- Born: Pedro Pablo Martinez April 29, 1894 Porterville, California, U.S.
- Died: August 30, 1971 (aged 77) Tucson, Arizona, U.S.
- Education: California School of Fine Arts, San Francisco, Pennsylvania Fine Arts Academy
- Known for: Art Printmaker, illustrator, watercolorist
- Movement: landscape, regionalism, cowboy

= Pete Martinez =

American rodeo performer

Pete Martinez (April 29, 1894 – August 30, 1971) was an American cowboy artist who specialized in drawing, printmaking, and watercolor. He is best known for his illustration and prints of Arizona desert landscapes and images of cowboy life.

==Life==
In the early twentieth century a broad range of dynamic artists called Tucson, Arizona home. A collection of cowboys and rodeo stars picked up bushes, charcoal and pencils and began depicted the Arizona landscape. One of these individuals was Pete Martinez.

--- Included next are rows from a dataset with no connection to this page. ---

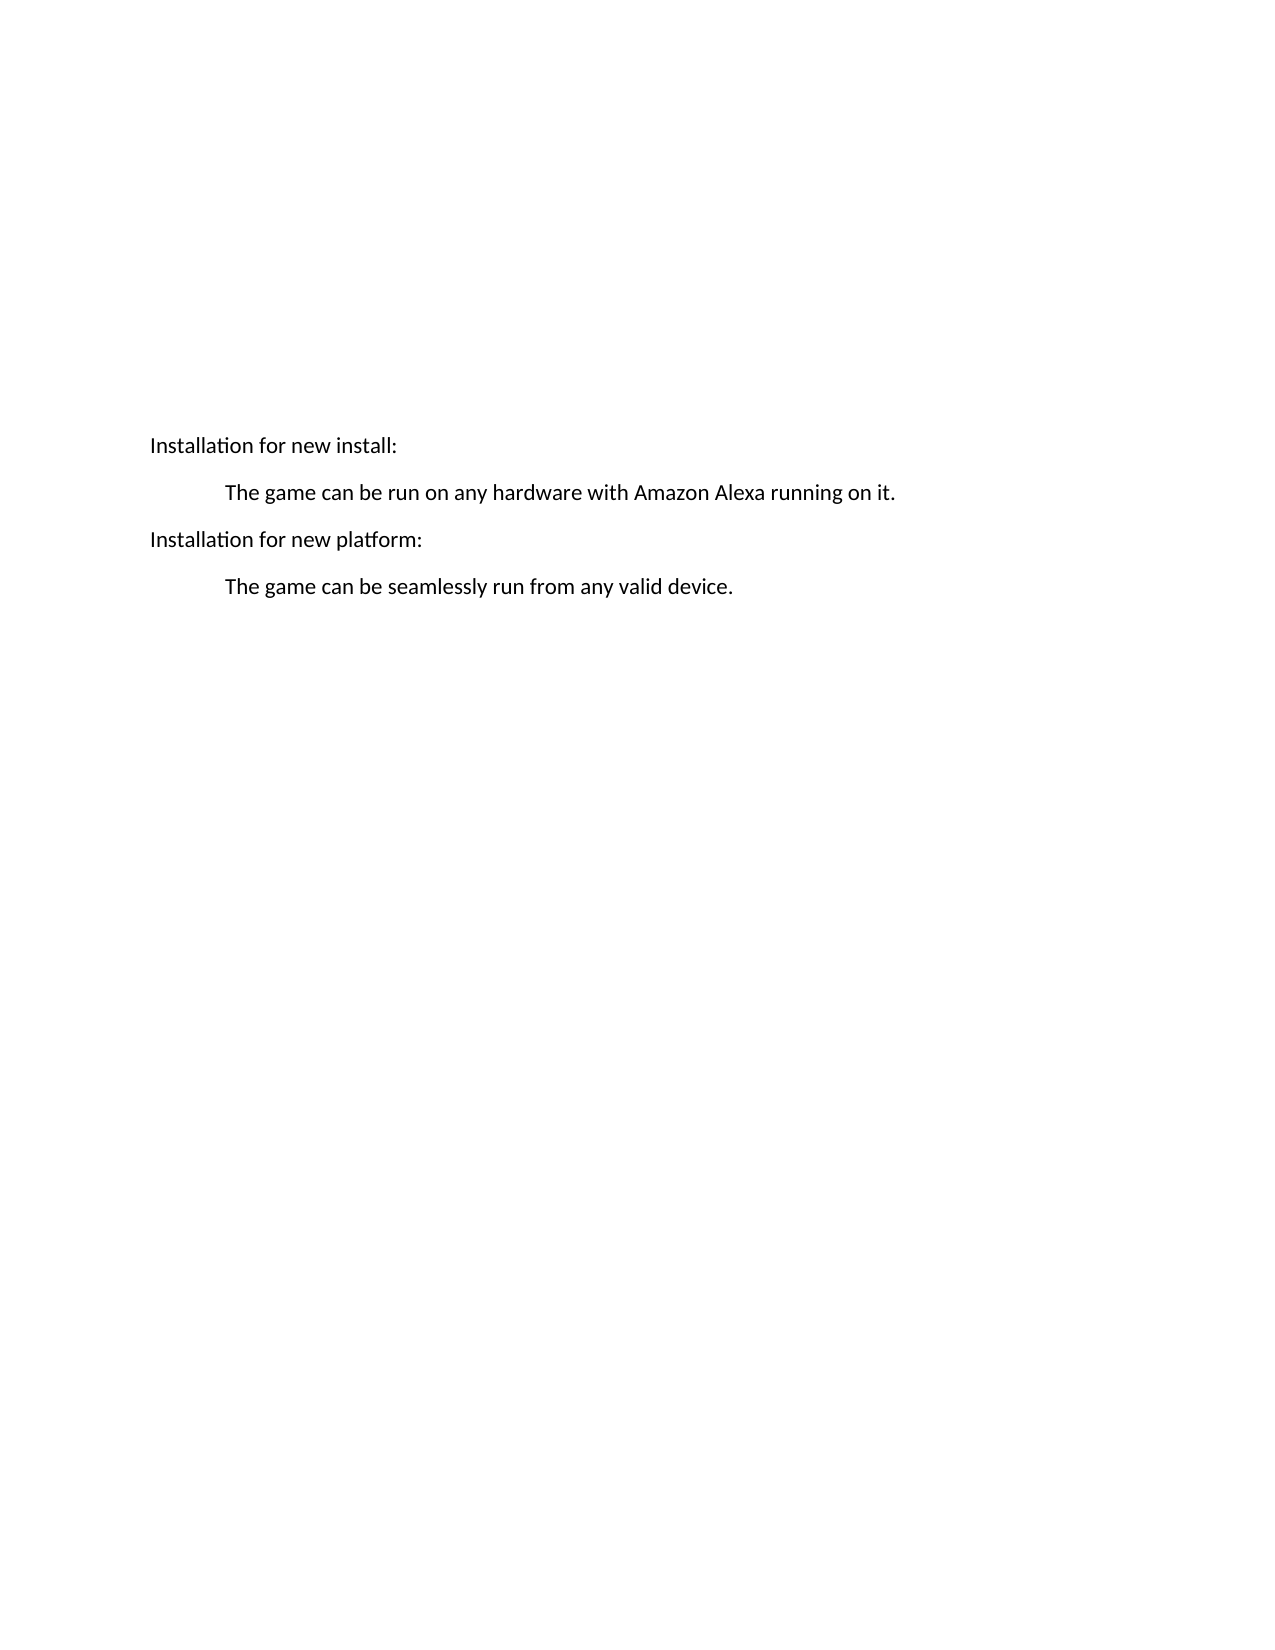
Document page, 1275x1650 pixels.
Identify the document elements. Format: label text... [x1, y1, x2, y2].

text Installation for new install: [150, 431, 1125, 459]
text The game can be seamlessly run from any valid device. [150, 572, 1125, 600]
text The game can be run on any hardware with Amazon Alexa running on it. [150, 478, 1125, 506]
text Installation for new platform: [150, 525, 1125, 553]
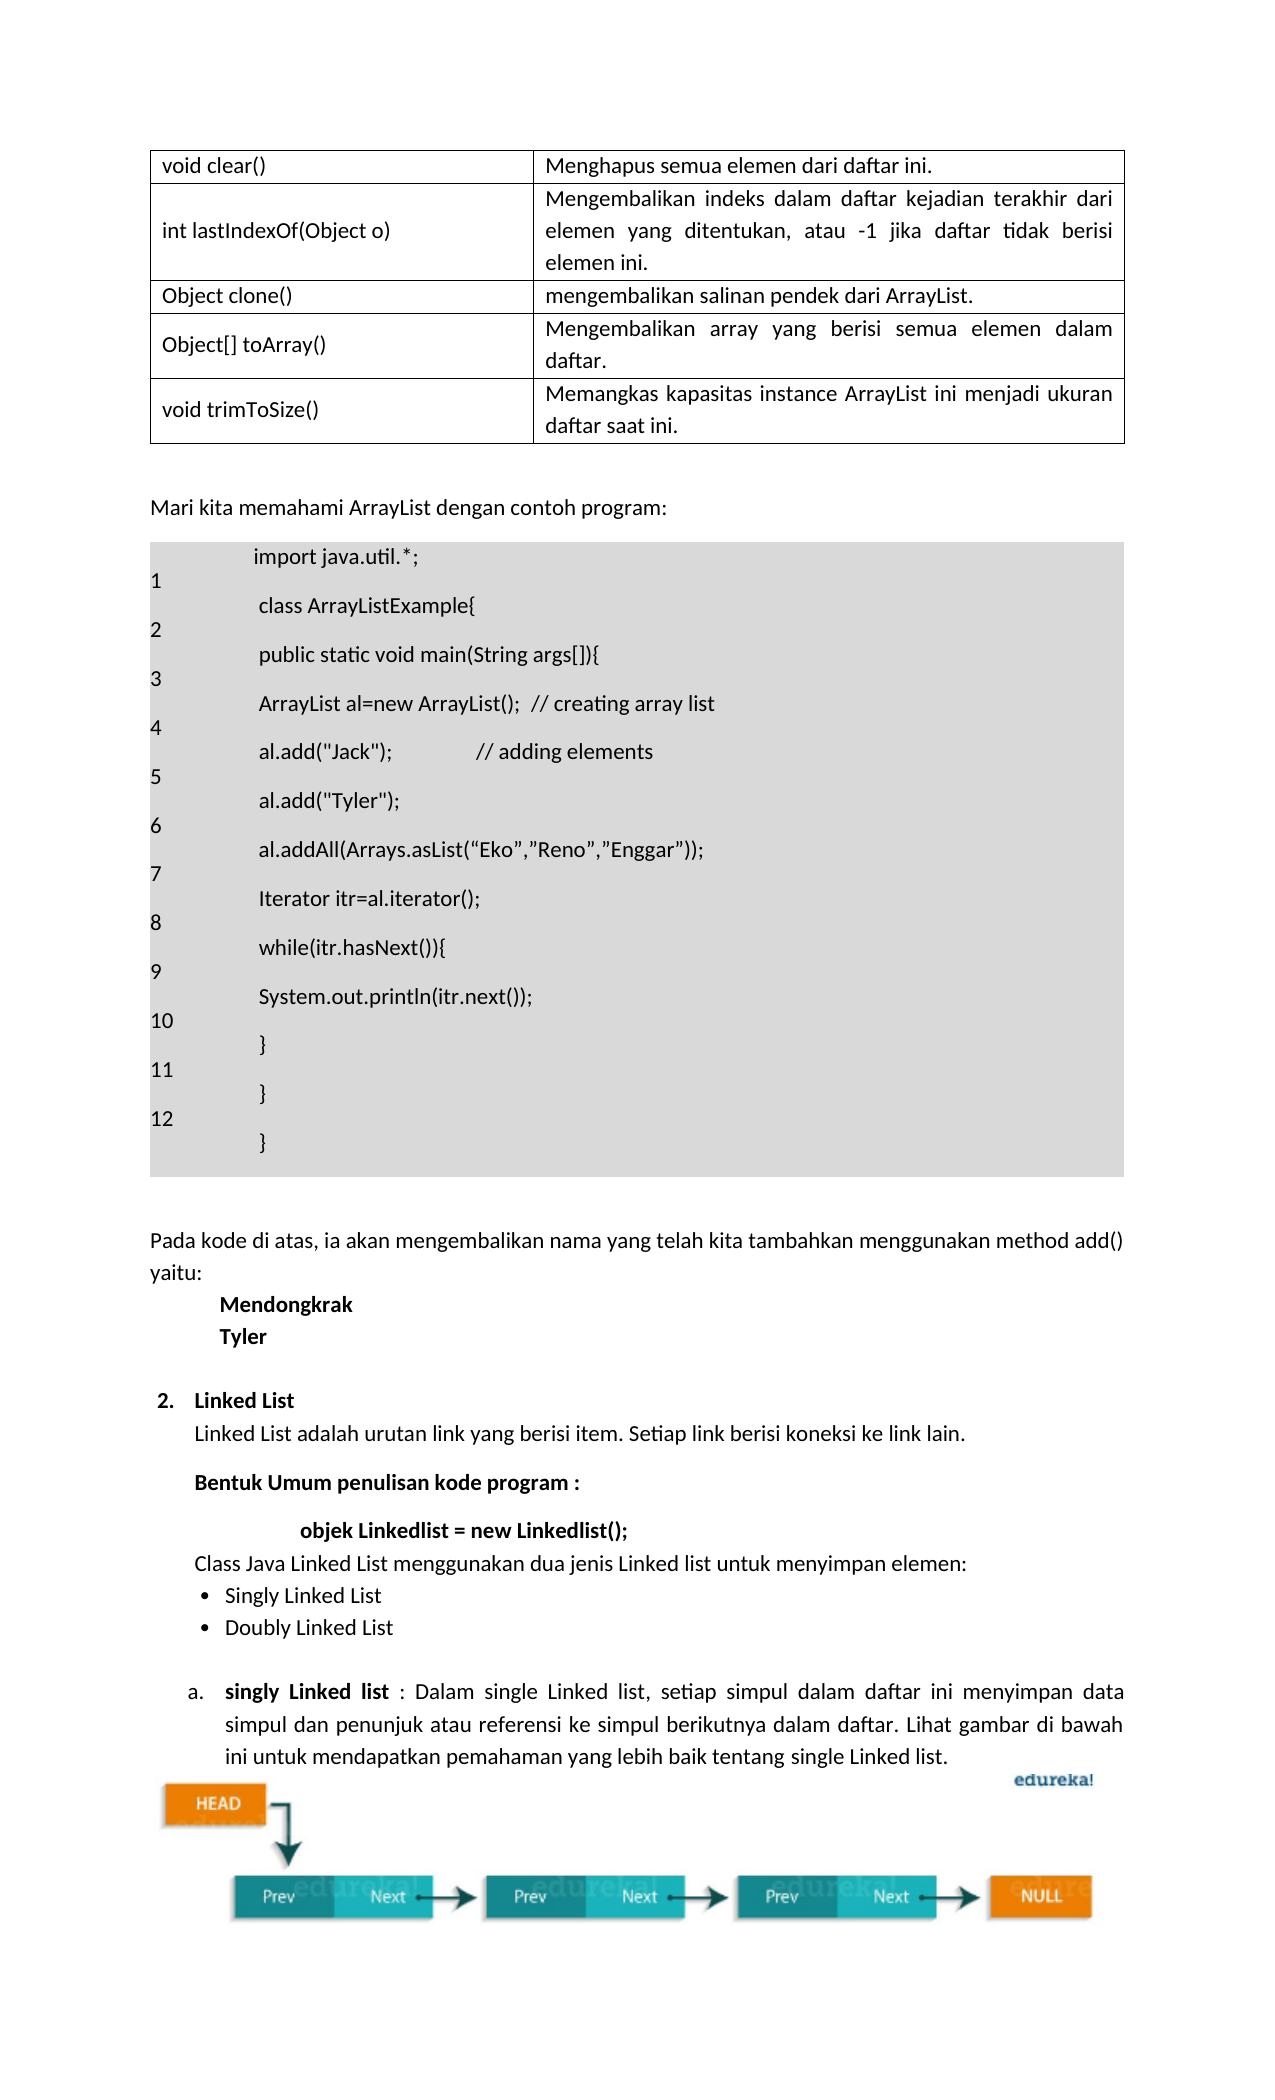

Martinez was born in Porterville California in 1894. He was raised in the area adjoining Deer Creek where his father worked as a cowboy and rancher. When his father was bitten by a rattlesnake and died Pete began supporting his family at the age of twelve. He followed his father's footsteps becoming cowboy. He rode herd for some major outfits including the Santa Rita Ranch of Los Banos, California, owned by the famed cattle kings Miller and Lux. He served as top rider for Mrs. George Coffee on her mountain Ranch in the Greenhorn Mountains in Kern County, California.

Martinez's horsemanship was recognized by racehorse owners throughout central California. He earned extra money riding these horses at the county fair. He developed into a superb roper, a skill that would transform him into rodeo star.

At an early age Pete began to draw the ranch experiences. He was encouraged by his fellow cowhands, who recognized the tactile authenticity of his drawings. It was not until 1915, with a small family inheritance that Pete was able to move to San Francisco began his formal art training. He entered the Mark Hopkins Institute of Art, later called the California School of Fine Arts.

One day he showed his instructor a sketch of a horse. The teacher advised Pete to go immediately to cattle country “where he might discover something.” Pete Headed to Elko, Nevada. For three years Pete studied art in the winter and rode the ranges of Nevada in the Summer. He started as a string rider and in two years rose to foreman. Martinez described the period in his own words: “Bad Horses to ride and good scenery to paint.”

While working for the Union Land and Cattle Company, Nevada's largest ranching operation that he met Will James. And it was during this time that Jack Van Ryder worked as a hired hand for Martinez.

Martinez moved to Philadelphia to study at the Pennsylvania Academy of Fine Arts where he developed his skill as an etcher, winning an award from the Graphic Sketch Club of Philadelphia. He also studied at the Art Student League in New York, where he kept a studio in the Woolworth Building. To supplement his income he performed on the rodeo circuit in New York and Boston, competing in Madison Square Garden
During the 1932 World Series Rodeo he joined up with other "hard-riding artist" including, Henry Ziegler and Harmon Pritchard. They created an art gallery at the entrance of the corridor at Madison Square Garden.

During World War I Martinez served in France. Returning to the states he enrolled for two years in the Pennsylvania Fine Arts Academy.

==New York==
Pete enrolled in the Arts Students League in New York maintaining a studio in the Woolworth Building.

During these years Pete was augmenting his income as a rodeo contestant. He became a top performer in the eastern circuit. At one of the Madison Square Garden rodeos he was the only contestant to enter all the bronc riding, bull riding, and calf roping event participating for the full 27 days.

==Tucson==
In 1932 on the Southwestern Rodeo circuit, Martinez performed in the Fiesta del los Vaqueros in Tucson. He met Victoria Kellner (aunt of the baseball pitcher Alex Kellner) and the two married.

The couple purchased a small ranch near Prince Road and Tucson Blvd, near the home of Maynard Dixon’s and down the street from the original Ettore DeGrazia Studio.

Martinez's art was known to captures the raw roughness of the wild range. A soft wooliness that does not sacrifice beauty.

Martinez painted a mural on the walls of the Hotel Congress bar Tap Room. A drop ceiling was added to the bar in the 1960s covering the murals. The mural remain one of Tucson's great lost artworks.

==Legacy==
Perhaps his most well-known work hangs in the Hotel Congress in downtown Tucson. For the famous Tap Room Bar, Martinez illustrated a series of drawings that depict the cowboy culture of the west.

Martinez died in Tucson on August 30, 1971, but his work continues to provide color and definition the Tucson and the West.

==Artwork==
Pete Martinez was an artist who worked primarily in illustration and painting.